• What is required: Each line below is to be copied exactly as it appears.

------ Dataset ------

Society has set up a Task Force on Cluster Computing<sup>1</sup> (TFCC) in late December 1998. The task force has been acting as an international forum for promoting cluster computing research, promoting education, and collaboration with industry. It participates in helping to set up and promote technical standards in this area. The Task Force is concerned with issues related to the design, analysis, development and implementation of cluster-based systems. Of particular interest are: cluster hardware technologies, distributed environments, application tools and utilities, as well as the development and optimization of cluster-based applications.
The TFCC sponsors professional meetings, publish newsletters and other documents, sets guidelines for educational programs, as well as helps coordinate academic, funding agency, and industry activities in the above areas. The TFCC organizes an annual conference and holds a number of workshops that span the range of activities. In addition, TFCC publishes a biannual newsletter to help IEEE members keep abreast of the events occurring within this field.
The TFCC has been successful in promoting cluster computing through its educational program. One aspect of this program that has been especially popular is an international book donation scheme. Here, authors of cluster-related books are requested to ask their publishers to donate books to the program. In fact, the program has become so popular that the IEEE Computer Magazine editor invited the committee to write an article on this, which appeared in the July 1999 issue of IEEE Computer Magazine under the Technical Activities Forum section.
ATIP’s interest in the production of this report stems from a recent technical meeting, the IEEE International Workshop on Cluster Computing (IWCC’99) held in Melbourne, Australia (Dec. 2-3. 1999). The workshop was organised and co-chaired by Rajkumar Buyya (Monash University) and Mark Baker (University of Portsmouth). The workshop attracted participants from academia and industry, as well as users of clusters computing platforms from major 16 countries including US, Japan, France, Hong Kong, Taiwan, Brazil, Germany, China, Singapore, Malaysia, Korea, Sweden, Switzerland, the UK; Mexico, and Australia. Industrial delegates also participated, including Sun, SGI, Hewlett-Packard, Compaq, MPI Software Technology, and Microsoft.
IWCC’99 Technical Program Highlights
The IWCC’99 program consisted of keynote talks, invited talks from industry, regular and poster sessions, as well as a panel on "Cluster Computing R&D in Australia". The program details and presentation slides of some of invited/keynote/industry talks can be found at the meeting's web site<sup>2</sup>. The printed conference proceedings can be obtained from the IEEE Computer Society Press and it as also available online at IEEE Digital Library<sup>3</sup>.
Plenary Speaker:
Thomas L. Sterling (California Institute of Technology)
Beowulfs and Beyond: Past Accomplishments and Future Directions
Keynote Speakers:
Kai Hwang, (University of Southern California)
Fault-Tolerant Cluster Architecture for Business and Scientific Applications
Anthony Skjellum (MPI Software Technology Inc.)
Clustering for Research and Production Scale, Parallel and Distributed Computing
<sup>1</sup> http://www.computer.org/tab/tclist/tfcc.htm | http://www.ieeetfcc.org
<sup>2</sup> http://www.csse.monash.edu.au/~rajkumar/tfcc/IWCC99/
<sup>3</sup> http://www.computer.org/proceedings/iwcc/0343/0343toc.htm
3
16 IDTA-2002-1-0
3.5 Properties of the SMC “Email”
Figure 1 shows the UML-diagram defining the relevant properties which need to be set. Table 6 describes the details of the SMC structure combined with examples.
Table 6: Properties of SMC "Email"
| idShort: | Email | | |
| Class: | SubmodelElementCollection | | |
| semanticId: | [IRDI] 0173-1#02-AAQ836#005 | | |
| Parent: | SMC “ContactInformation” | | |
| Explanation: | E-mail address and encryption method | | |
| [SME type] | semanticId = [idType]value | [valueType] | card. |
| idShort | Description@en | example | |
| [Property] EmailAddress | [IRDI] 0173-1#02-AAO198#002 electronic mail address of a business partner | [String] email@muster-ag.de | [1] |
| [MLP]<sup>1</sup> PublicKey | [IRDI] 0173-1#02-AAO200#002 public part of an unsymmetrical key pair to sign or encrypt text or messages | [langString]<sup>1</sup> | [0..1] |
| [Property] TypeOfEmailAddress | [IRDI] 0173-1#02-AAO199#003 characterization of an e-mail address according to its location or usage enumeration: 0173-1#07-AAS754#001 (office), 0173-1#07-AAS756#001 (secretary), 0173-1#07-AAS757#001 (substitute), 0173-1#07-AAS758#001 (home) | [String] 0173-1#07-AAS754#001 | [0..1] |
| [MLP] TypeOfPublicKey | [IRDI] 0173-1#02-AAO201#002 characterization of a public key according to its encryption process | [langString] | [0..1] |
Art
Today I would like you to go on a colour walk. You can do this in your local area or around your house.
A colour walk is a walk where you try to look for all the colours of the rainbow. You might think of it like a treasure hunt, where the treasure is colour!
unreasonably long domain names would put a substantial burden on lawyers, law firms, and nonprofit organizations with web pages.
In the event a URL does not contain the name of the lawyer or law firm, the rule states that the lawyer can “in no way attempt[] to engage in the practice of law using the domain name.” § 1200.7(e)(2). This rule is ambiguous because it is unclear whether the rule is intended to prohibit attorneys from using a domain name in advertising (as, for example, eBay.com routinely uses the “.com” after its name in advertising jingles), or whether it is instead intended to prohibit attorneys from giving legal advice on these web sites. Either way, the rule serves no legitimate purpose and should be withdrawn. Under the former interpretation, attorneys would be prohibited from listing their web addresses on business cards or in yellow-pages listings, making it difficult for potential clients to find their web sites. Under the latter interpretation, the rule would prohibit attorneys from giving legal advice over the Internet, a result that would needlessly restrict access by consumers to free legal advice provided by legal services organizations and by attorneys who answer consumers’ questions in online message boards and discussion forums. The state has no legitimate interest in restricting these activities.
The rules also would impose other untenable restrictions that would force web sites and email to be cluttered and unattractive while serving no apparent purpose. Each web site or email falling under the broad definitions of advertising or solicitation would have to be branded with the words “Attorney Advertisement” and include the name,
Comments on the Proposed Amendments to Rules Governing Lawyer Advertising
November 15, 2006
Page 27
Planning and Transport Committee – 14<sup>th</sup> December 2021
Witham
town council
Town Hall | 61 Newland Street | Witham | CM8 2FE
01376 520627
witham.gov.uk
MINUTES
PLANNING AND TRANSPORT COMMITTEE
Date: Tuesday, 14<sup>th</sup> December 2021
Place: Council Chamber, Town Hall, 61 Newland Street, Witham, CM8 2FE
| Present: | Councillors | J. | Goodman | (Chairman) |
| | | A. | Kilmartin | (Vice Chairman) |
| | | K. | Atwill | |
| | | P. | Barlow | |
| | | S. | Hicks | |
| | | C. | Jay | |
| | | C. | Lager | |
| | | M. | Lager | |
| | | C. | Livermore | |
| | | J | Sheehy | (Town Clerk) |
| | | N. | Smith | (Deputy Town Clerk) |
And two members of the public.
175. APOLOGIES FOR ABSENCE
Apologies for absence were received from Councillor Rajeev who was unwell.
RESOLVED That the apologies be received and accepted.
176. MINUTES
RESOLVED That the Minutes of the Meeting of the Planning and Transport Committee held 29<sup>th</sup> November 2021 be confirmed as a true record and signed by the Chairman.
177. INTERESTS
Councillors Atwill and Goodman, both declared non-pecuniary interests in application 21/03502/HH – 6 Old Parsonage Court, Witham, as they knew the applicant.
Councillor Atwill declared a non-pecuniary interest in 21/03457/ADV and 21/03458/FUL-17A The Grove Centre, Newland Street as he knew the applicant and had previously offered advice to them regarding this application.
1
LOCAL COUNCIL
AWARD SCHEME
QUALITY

------

• Response to the exercise:
Society has set up a Task Force on Cluster Computing<sup>1</sup> (TFCC) in late December 1998. The task force has been acting as an international forum for promoting cluster computing research, promoting education, and collaboration with industry. It participates in helping to set up and promote technical standards in this area. The Task Force is concerned with issues related to the design, analysis, development and implementation of cluster-based systems. Of particular interest are: cluster hardware technologies, distributed environments, application tools and utilities, as well as the development and optimization of cluster-based applications.
The TFCC sponsors professional meetings, publish newsletters and other documents, sets guidelines for educational programs, as well as helps coordinate academic, funding agency, and industry activities in the above areas. The TFCC organizes an annual conference and holds a number of workshops that span the range of activities. In addition, TFCC publishes a biannual newsletter to help IEEE members keep abreast of the events occurring within this field.
The TFCC has been successful in promoting cluster computing through its educational program. One aspect of this program that has been especially popular is an international book donation scheme. Here, authors of cluster-related books are requested to ask their publishers to donate books to the program. In fact, the program has become so popular that the IEEE Computer Magazine editor invited the committee to write an article on this, which appeared in the July 1999 issue of IEEE Computer Magazine under the Technical Activities Forum section.
ATIP’s interest in the production of this report stems from a recent technical meeting, the IEEE International Workshop on Cluster Computing (IWCC’99) held in Melbourne, Australia (Dec. 2-3. 1999). The workshop was organised and co-chaired by Rajkumar Buyya (Monash University) and Mark Baker (University of Portsmouth). The workshop attracted participants from academia and industry, as well as users of clusters computing platforms from major 16 countries including US, Japan, France, Hong Kong, Taiwan, Brazil, Germany, China, Singapore, Malaysia, Korea, Sweden, Switzerland, the UK; Mexico, and Australia. Industrial delegates also participated, including Sun, SGI, Hewlett-Packard, Compaq, MPI Software Technology, and Microsoft.
IWCC’99 Technical Program Highlights
The IWCC’99 program consisted of keynote talks, invited talks from industry, regular and poster sessions, as well as a panel on "Cluster Computing R&D in Australia". The program details and presentation slides of some of invited/keynote/industry talks can be found at the meeting's web site<sup>2</sup>. The printed conference proceedings can be obtained from the IEEE Computer Society Press and it as also available online at IEEE Digital Library<sup>3</sup>.
Plenary Speaker:
Thomas L. Sterling (California Institute of Technology)
Beowulfs and Beyond: Past Accomplishments and Future Directions
Keynote Speakers:
Kai Hwang, (University of Southern California)
Fault-Tolerant Cluster Architecture for Business and Scientific Applications
Anthony Skjellum (MPI Software Technology Inc.)
Clustering for Research and Production Scale, Parallel and Distributed Computing
<sup>1</sup> http://www.computer.org/tab/tclist/tfcc.htm | http://www.ieeetfcc.org
<sup>2</sup> http://www.csse.monash.edu.au/~rajkumar/tfcc/IWCC99/
<sup>3</sup> http://www.computer.org/proceedings/iwcc/0343/0343toc.htm
3
16 IDTA-2002-1-0
3.5 Properties of the SMC “Email”
Figure 1 shows the UML-diagram defining the relevant properties which need to be set. Table 6 describes the details of the SMC structure combined with examples.
Table 6: Properties of SMC "Email"
| idShort: | Email | | |
| Class: | SubmodelElementCollection | | |
| semanticId: | [IRDI] 0173-1#02-AAQ836#005 | | |
| Parent: | SMC “ContactInformation” | | |
| Explanation: | E-mail address and encryption method | | |
| [SME type] | semanticId = [idType]value | [valueType] | card. |
| idShort | Description@en | example | |
| [Property] EmailAddress | [IRDI] 0173-1#02-AAO198#002 electronic mail address of a business partner | [String] email@muster-ag.de | [1] |
| [MLP]<sup>1</sup> PublicKey | [IRDI] 0173-1#02-AAO200#002 public part of an unsymmetrical key pair to sign or encrypt text or messages | [langString]<sup>1</sup> | [0..1] |
| [Property] TypeOfEmailAddress | [IRDI] 0173-1#02-AAO199#003 characterization of an e-mail address according to its location or usage enumeration: 0173-1#07-AAS754#001 (office), 0173-1#07-AAS756#001 (secretary), 0173-1#07-AAS757#001 (substitute), 0173-1#07-AAS758#001 (home) | [String] 0173-1#07-AAS754#001 | [0..1] |
| [MLP] TypeOfPublicKey | [IRDI] 0173-1#02-AAO201#002 characterization of a public key according to its encryption process | [langString] | [0..1] |
Art
Today I would like you to go on a colour walk. You can do this in your local area or around your house.
A colour walk is a walk where you try to look for all the colours of the rainbow. You might think of it like a treasure hunt, where the treasure is colour!
unreasonably long domain names would put a substantial burden on lawyers, law firms, and nonprofit organizations with web pages.
In the event a URL does not contain the name of the lawyer or law firm, the rule states that the lawyer can “in no way attempt[] to engage in the practice of law using the domain name.” § 1200.7(e)(2). This rule is ambiguous because it is unclear whether the rule is intended to prohibit attorneys from using a domain name in advertising (as, for example, eBay.com routinely uses the “.com” after its name in advertising jingles), or whether it is instead intended to prohibit attorneys from giving legal advice on these web sites. Either way, the rule serves no legitimate purpose and should be withdrawn. Under the former interpretation, attorneys would be prohibited from listing their web addresses on business cards or in yellow-pages listings, making it difficult for potential clients to find their web sites. Under the latter interpretation, the rule would prohibit attorneys from giving legal advice over the Internet, a result that would needlessly restrict access by consumers to free legal advice provided by legal services organizations and by attorneys who answer consumers’ questions in online message boards and discussion forums. The state has no legitimate interest in restricting these activities.
The rules also would impose other untenable restrictions that would force web sites and email to be cluttered and unattractive while serving no apparent purpose. Each web site or email falling under the broad definitions of advertising or solicitation would have to be branded with the words “Attorney Advertisement” and include the name,
Comments on the Proposed Amendments to Rules Governing Lawyer Advertising
November 15, 2006
Page 27
Planning and Transport Committee – 14<sup>th</sup> December 2021
Witham
town council
Town Hall | 61 Newland Street | Witham | CM8 2FE
01376 520627
witham.gov.uk
MINUTES
PLANNING AND TRANSPORT COMMITTEE
Date: Tuesday, 14<sup>th</sup> December 2021
Place: Council Chamber, Town Hall, 61 Newland Street, Witham, CM8 2FE
| Present: | Councillors | J. | Goodman | (Chairman) |
| | | A. | Kilmartin | (Vice Chairman) |
| | | K. | Atwill | |
| | | P. | Barlow | |
| | | S. | Hicks | |
| | | C. | Jay | |
| | | C. | Lager | |
| | | M. | Lager | |
| | | C. | Livermore | |
| | | J | Sheehy | (Town Clerk) |
| | | N. | Smith | (Deputy Town Clerk) |
And two members of the public.
175. APOLOGIES FOR ABSENCE
Apologies for absence were received from Councillor Rajeev who was unwell.
RESOLVED That the apologies be received and accepted.
176. MINUTES
RESOLVED That the Minutes of the Meeting of the Planning and Transport Committee held 29<sup>th</sup> November 2021 be confirmed as a true record and signed by the Chairman.
177. INTERESTS
Councillors Atwill and Goodman, both declared non-pecuniary interests in application 21/03502/HH – 6 Old Parsonage Court, Witham, as they knew the applicant.
Councillor Atwill declared a non-pecuniary interest in 21/03457/ADV and 21/03458/FUL-17A The Grove Centre, Newland Street as he knew the applicant and had previously offered advice to them regarding this application.
1
LOCAL COUNCIL
AWARD SCHEME
QUALITY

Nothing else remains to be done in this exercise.